Mais Shimon Dotan n’a pas choisi cet angle. Il a privilégié l’exploration en profondeur des motivations des individus : « radicaux, idéalistes, fanatiques messianiques, vrais croyants et opportunistes, tous vivant sur les lignes de faille d’un conflit ancestral », précise la présentation de la chaîne franco-allemande Arte. L’ensemble de ces portraits, souvent en plans fixes, permettent en effet d’apprécier le discours de leur détermination irrationnelle — la prophétie biblique, la vision messianique, le « grand Israël » du Nil jusqu’à l’Euphrate — et/ou résolument conquérante et raciste. Ils alternent avec le récit de l’établissement des colonies par les « pionniers » depuis 1967, illustré par des documents d’archives et commenté par différents témoins et chercheurs.

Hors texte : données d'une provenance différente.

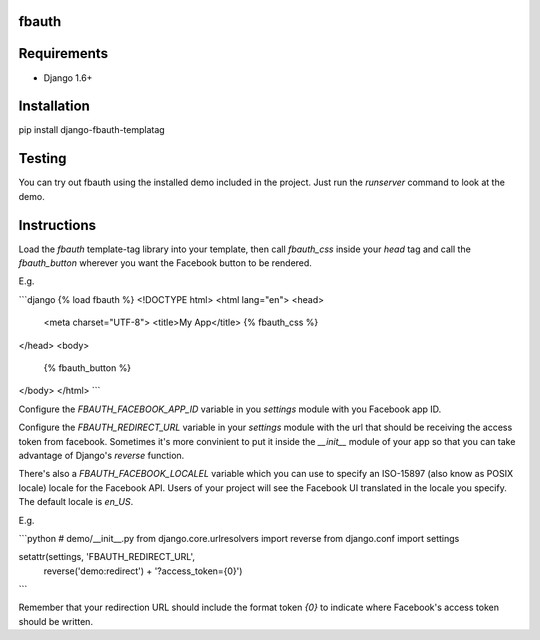 fbauth
======

Requirements
============
* Django 1.6+

Installation
============
pip install django-fbauth-templatag

Testing
=======

You can try out fbauth using the installed demo included in the project. Just
run the `runserver` command to look at the demo.

Instructions
============
Load the `fbauth` template-tag library into your template, then call
`fbauth_css` inside your `head` tag and call the `fbauth_button` wherever you
want the Facebook button to be rendered.

E.g.

```django
{% load fbauth %}
<!DOCTYPE html>
<html lang="en">
<head>
    <meta charset="UTF-8">
    <title>My App</title>
    {% fbauth_css %}
</head>
<body>
    {% fbauth_button %}
</body>
</html>
```

Configure the `FBAUTH_FACEBOOK_APP_ID` variable in you `settings` module with
you Facebook app ID.

Configure the `FBAUTH_REDIRECT_URL` variable in your `settings` module with the
url that should be receiving the access token from facebook. Sometimes it's more
convinient to put it inside the `__init__` module of your app so that you can
take advantage of Django's `reverse` function.

There's also a `FBAUTH_FACEBOOK_LOCALEL` variable which you can use to specify
an ISO-15897 (also know as POSIX locale) locale for the Facebook API. Users of
your project will see the Facebook UI translated in the locale you specify. The
default locale is `en_US`.

E.g.

```python
# demo/__init__.py
from django.core.urlresolvers import reverse
from django.conf import settings

setattr(settings, 'FBAUTH_REDIRECT_URL',
    reverse('demo:redirect') + '?access_token={0}')
```

Remember that your redirection URL should include the format token `{0}` to
indicate where Facebook's access token should be written.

Si la politique d’apartheid est clairement exposée, avec ses routes réservées aux colons, le(s) mur(s) et la spoliation des terres palestiniennes, il n’en reste pas moins que le spectateur peu au fait risque d’en retirer l’impression que l’État d’Israël, impuissant, n’en finit pas de devoir gérer à son corps défendant une politique agressive du fait accompli. Comme si s’interroger sur les profils, les motivations, l’argumentaire et la vie des colons faisait disparaître la question centrale du fait colonial israélien, qui est à la fois une politique assumée et la première des violences. Celle qui tout à la fois légitime, autorise, finance (très généreusement) et justifie chacun des actes de ces « fous de Dieu », dont Shimon Dotan dit pourtant que « ce sont de braves gens qui font de mauvaises choses », dans un entretien au journal Haaretz. Néanmoins ne grinçons pas des dents, ne crachons pas dans la soupe : le récit historique comme les portraits de ces femmes et de ces hommes aux sourires angéliques valent tout de même bien deux fois 52 minutes de notre attention.
Selon le Bureau central des statistiques israélien, il y avait environ 400 000 colons en Cisjordanie en 2014. Pour l’ONG israélienne B’Tselem, ce chiffre est sous-estimé ; il monterait à 531 000 personnes pour la même année. Par ailleurs, on compte quelque 200 000 colons à Jérusalem-Est.
Entre 1967 et 2012, 125 colonies ont été établies en Cisjordanie occupée. Et il existe une centaine d’« avant-postes » illégaux même pour Israël mais — là encore — soutenus par l’administration.